═══ Vorliegender Text

Rossi wurde in Deutschland Vierter, da ihn Stoner in der Queckenberg-Kurve vor dem Ziel noch überholte. Doch für den Italiener war es dennoch eine zufriedenstellende Rückkehr in den MotoGP-Zirkus, hatte er doch mit mehr Problemen gerechnet und sich viel weiter hinten gesehen. Eine Woche später stand er dann in den USA in Laguna Seca als Dritter wieder auf dem Podest.

In Sepang holte Rossi Sieg Nummer 46 auf Yamaha., Foto: Milagro
In Sepang holte Rossi Sieg Nummer 46 auf Yamaha., Foto: Milagro

Doch ganz oben auf dem Podest konnte sich Rossi nur noch ein Mal platzieren: Bei seinem Lieblingsrennen in Sepang holte der Italiener seinen 46. Sieg für die Marke Yamaha, was auch seiner legendären Startnummer entspricht. Und hinzu kam, dass er diesen 46. Sieg holte, als Teamkollege Lorenzo gerade seinen WM-Titel feierte.

Rein von der Statistik war 2010 die zweitschlechteste Saison Rossis, seit er die 250ccm-Klasse Ende 1999 als Weltmeister verlassen hat. In seinem Debütjahr bei den 500ern konnte er damals auch nur zwei Siege feiern, stand aber wie dieses Jahr auch insgesamt zehn Mal auf dem Podium. 1999 holte er 209 Punkte, dieses Jahr 233.

Doch die Saison 2010 soll eh nicht als Rossis beste Yamaha-Saison in die Geschichtsbücher eingehen. Sie wird vielmehr als das Jahr in Erinnerung bleiben, in welchem er seinen von vielen Fans und Fachleuten lange ersehnten Wechsel zum italienischen Hersteller Ducati bekannt gegeben hat. Anders als bei seinem Weggang von Honda zu Yamaha Ende der Saison 2003 aber konnte das nicht lange geheim bleiben - auch weil Rossi es selbst nicht so richtig geheim halten wollten, denn sein Weggang von Yamaha lag sicher nicht an der Stimmung dort. Nach sieben erfolgreichen Jahren beim Hersteller mit den drei Stimmgabeln suchte der 31-jährige noch eine neue Herausforderung. Und die wird er angehen.

══════
═══ Vorliegende Informationen

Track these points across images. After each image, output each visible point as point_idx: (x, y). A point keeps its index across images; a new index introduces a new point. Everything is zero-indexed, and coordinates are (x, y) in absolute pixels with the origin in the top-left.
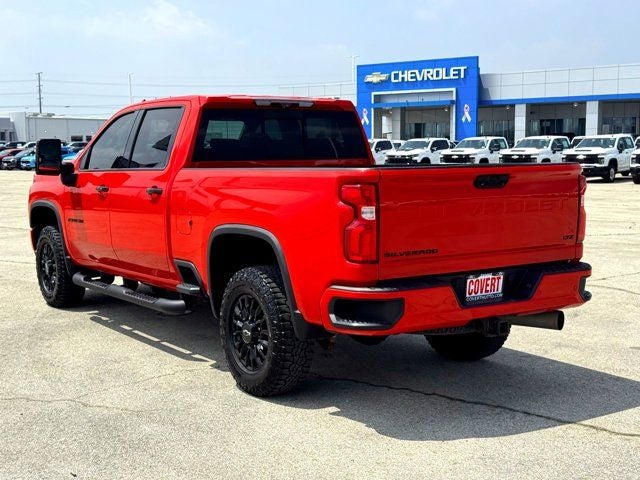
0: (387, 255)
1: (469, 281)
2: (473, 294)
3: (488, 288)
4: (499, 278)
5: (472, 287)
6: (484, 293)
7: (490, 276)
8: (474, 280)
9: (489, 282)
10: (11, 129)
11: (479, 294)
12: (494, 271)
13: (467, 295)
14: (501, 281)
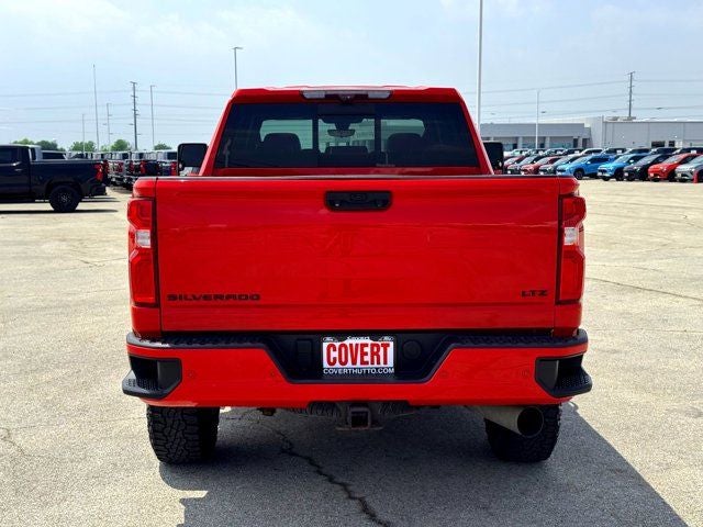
0: (173, 297)
1: (325, 345)
2: (338, 365)
3: (368, 358)
4: (386, 346)
5: (334, 354)
6: (358, 365)
7: (368, 341)
8: (337, 344)
9: (367, 350)
10: (586, 136)
11: (349, 364)
12: (375, 334)
13: (326, 365)
14: (391, 350)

══════

Entnimm dem Text über Rossis Saison 2010 wortgetreu den Abschnitt, der mit „Doch die Saison“ beginnt und sich bis einschließlich „wird er angehen.“ fortsetzt. Die Einträge werden hier nicht gebraucht.

## Antwortfeld
Doch die Saison 2010 soll eh nicht als Rossis beste Yamaha-Saison in die Geschichtsbücher eingehen. Sie wird vielmehr als das Jahr in Erinnerung bleiben, in welchem er seinen von vielen Fans und Fachleuten lange ersehnten Wechsel zum italienischen Hersteller Ducati bekannt gegeben hat. Anders als bei seinem Weggang von Honda zu Yamaha Ende der Saison 2003 aber konnte das nicht lange geheim bleiben - auch weil Rossi es selbst nicht so richtig geheim halten wollten, denn sein Weggang von Yamaha lag sicher nicht an der Stimmung dort. Nach sieben erfolgreichen Jahren beim Hersteller mit den drei Stimmgabeln suchte der 31-jährige noch eine neue Herausforderung. Und die wird er angehen.